Here’s the parallel: In season three of the show (2004), a police major named Howard “Bunny” Colvin (expertly played by actor Robert Wisdom of Prison Break and Nashville fame) takes harm reduction into his own hands by designating arrest-free zones in vacant lots (Hamsterdams) where dealers and users are allowed to transact business. Police merely insure that the zones stay put.



This is a tantalizing idea and perhaps a logical increment to harm reduction: Neighborhoods stay safer. Cops can monitor for excesses like overdoses. In the TV show, however, Major Colvin is found out and punished. But that was 14 years ago.

In my view, both safe injection sites and the mythical Hamsterdam are hard to cheer for in that they normalize aberrant behavior. However, there’s a new drug out there that’s giving a whole new meaning to harm reduction.

Killer Drug

Fentanyl has two main sources: the pharmaceutical industry and the Mexican drug cartels. When a documentary was being made about the Joaquin “El Chapo” Guzman and the Sinaloa drug cartel, the filmmakers heard about the cartel making a drug so powerful and dangerous that the traffickers called it el diablito, or “the little devil.”

El diablito turned out to be heroin-laced fentanyl. We can only assume it gave El Chapo a competitive edge. Fentanyl is 50 times stronger than heroin.

This doesn’t mean that the pharmaceutical industry is off the hook. Fentanyl is only approved by the FDA for “breakthrough cancer pain.” But a whistleblower investigation “found multiple Fentanyl companies [are] facing investigations and indictments for allegedly paying kickbacks to doctors…to prescribe the drug ‘off-label,’ for reasons other than its prescribed use.” Stay tuned.



We’ve been looking at this like a drug epidemic,” said a CDC official. “This is a poisoning epidemic. Fentanyl is not a choice. It is a contamination crisis.”

Coda

If you walk the streets of West Kensington, you will see two different worlds.
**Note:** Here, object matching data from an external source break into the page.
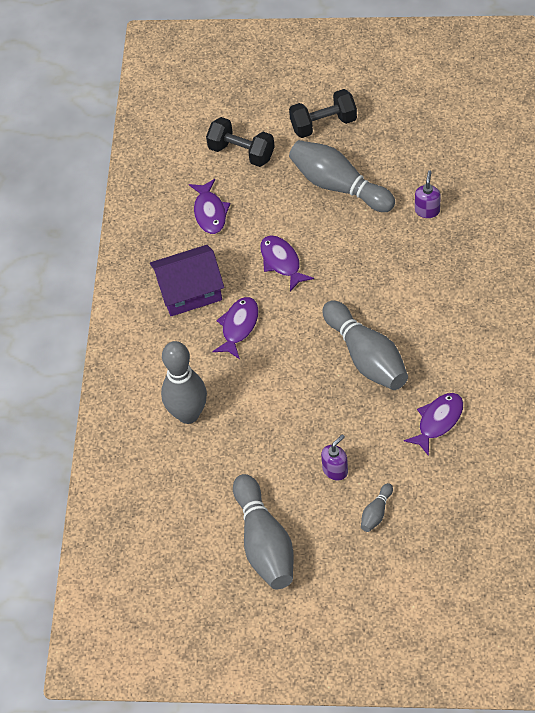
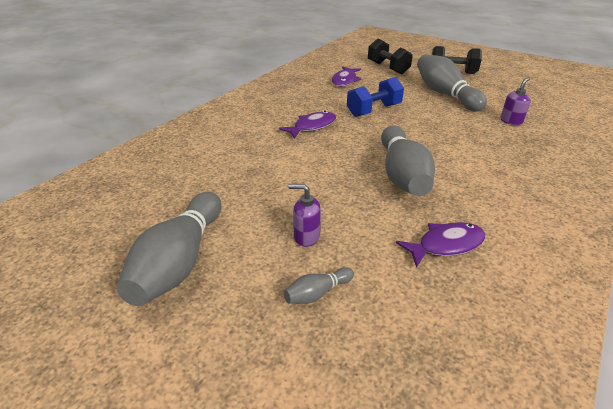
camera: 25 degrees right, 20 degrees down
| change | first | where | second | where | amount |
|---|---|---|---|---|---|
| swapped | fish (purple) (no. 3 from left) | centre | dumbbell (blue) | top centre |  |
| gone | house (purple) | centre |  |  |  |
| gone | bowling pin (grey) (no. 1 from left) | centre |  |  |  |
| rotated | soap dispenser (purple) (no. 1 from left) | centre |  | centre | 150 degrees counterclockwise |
You can choose to observe the junkies and bounders who stand aimlessly alone or in groups, on the look-out for some sucker from the suburbs who needs help locating a dealer.

You can also choose to watch the neighborhood folks, mostly Hispanic, who transact the daily grind of every day life, watching their children, scraping to get by, deftly blocking out the chaos the surrounds them, perhaps wishing they had the money to get out.

These good people need some peace.

If safe injection sites catch on, can Hamsterdams be far behind?

 



Andrew Goutman

Andrew Goutman is the editor of The Record.